------ SOURCE RECORDS
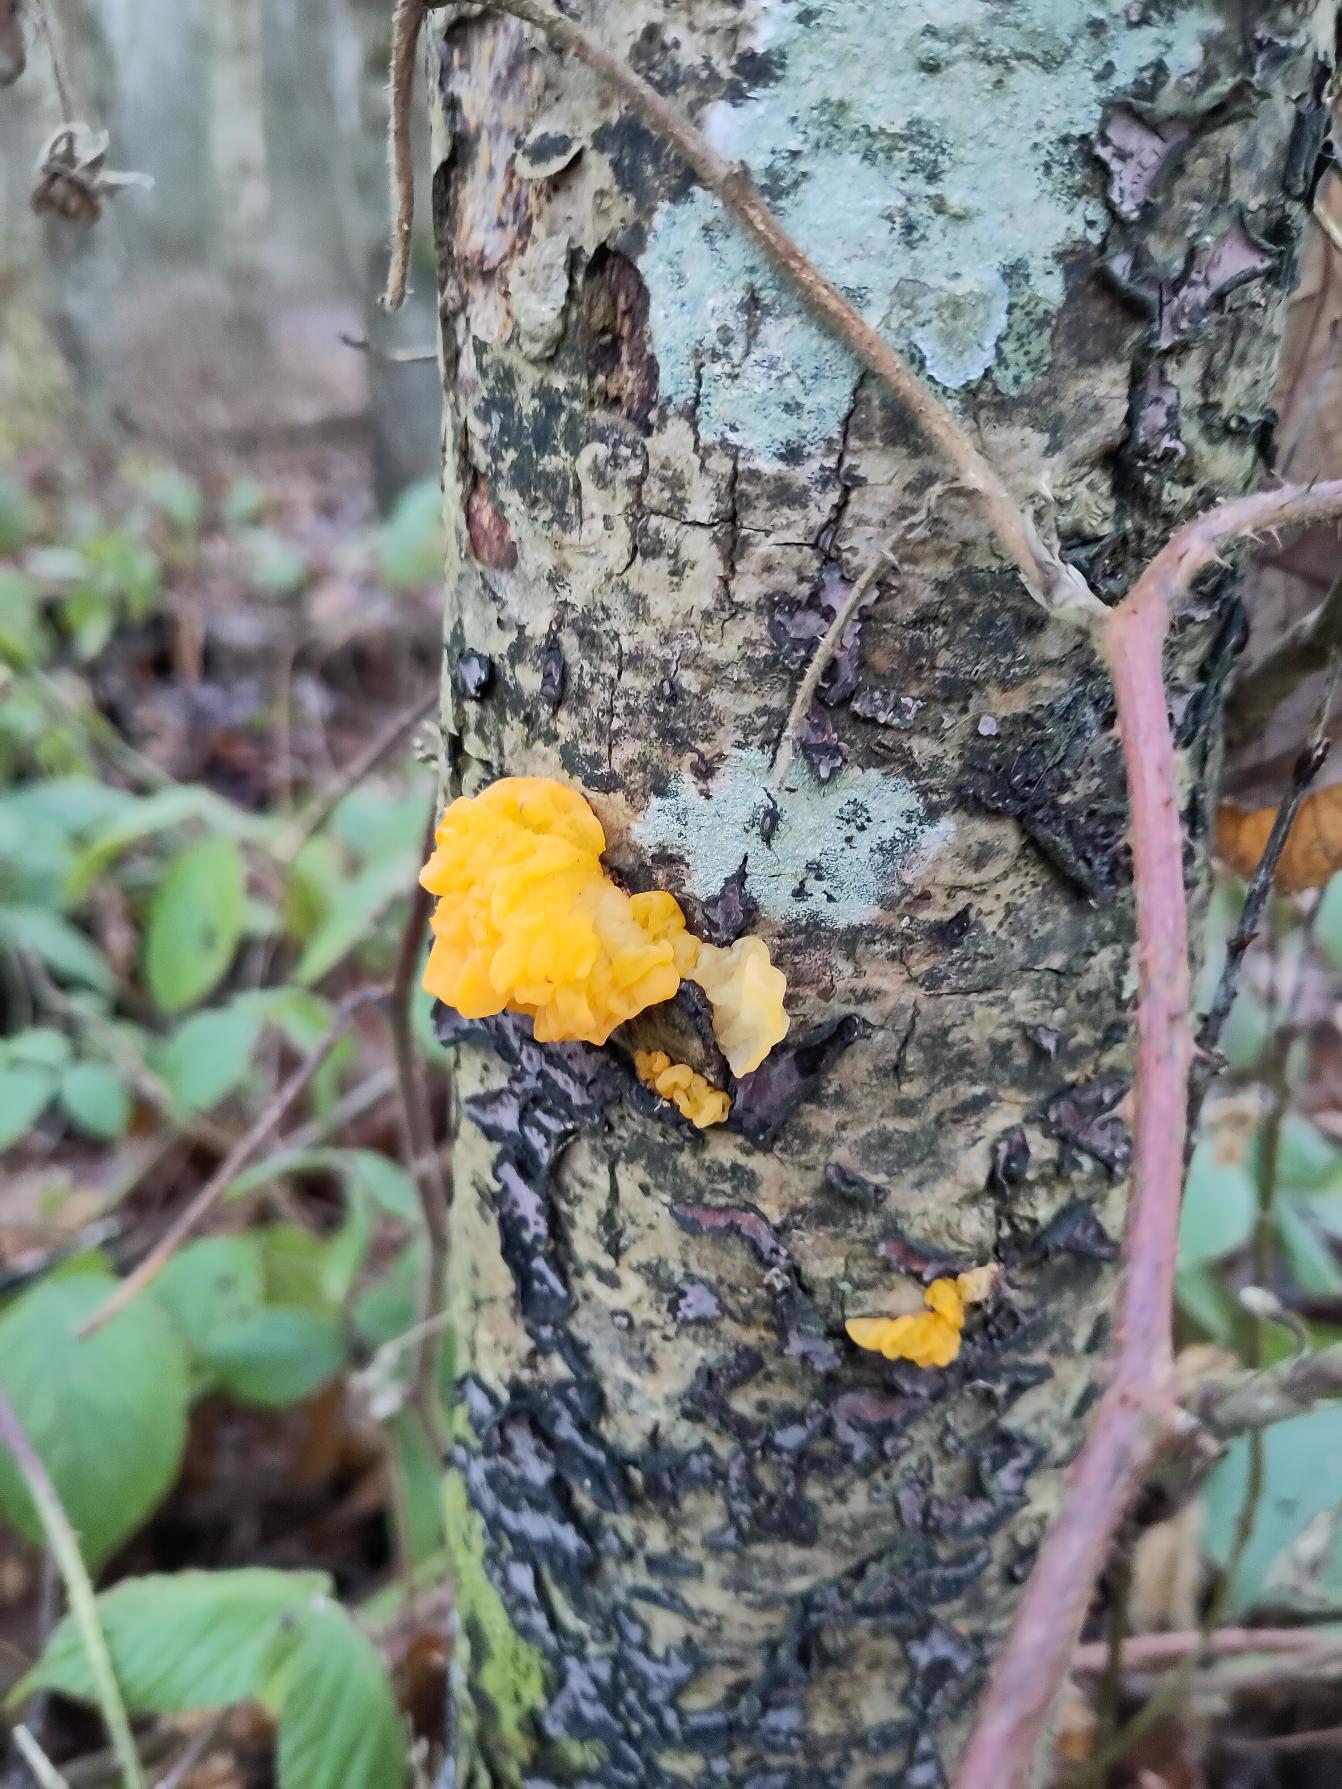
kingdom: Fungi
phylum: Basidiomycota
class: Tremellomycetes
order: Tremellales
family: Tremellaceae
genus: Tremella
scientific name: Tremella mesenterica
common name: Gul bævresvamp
------------
> _GOAL_
Output every line of the records above as a JSON array of strings, one string per line, skipping blank lines and omitting the pictures.

> _EXPECTED OUTPUT_
[
  "kingdom: Fungi",
  "phylum: Basidiomycota",
  "class: Tremellomycetes",
  "order: Tremellales",
  "family: Tremellaceae",
  "genus: Tremella",
  "scientific name: Tremella mesenterica",
  "common name: Gul bævresvamp"
]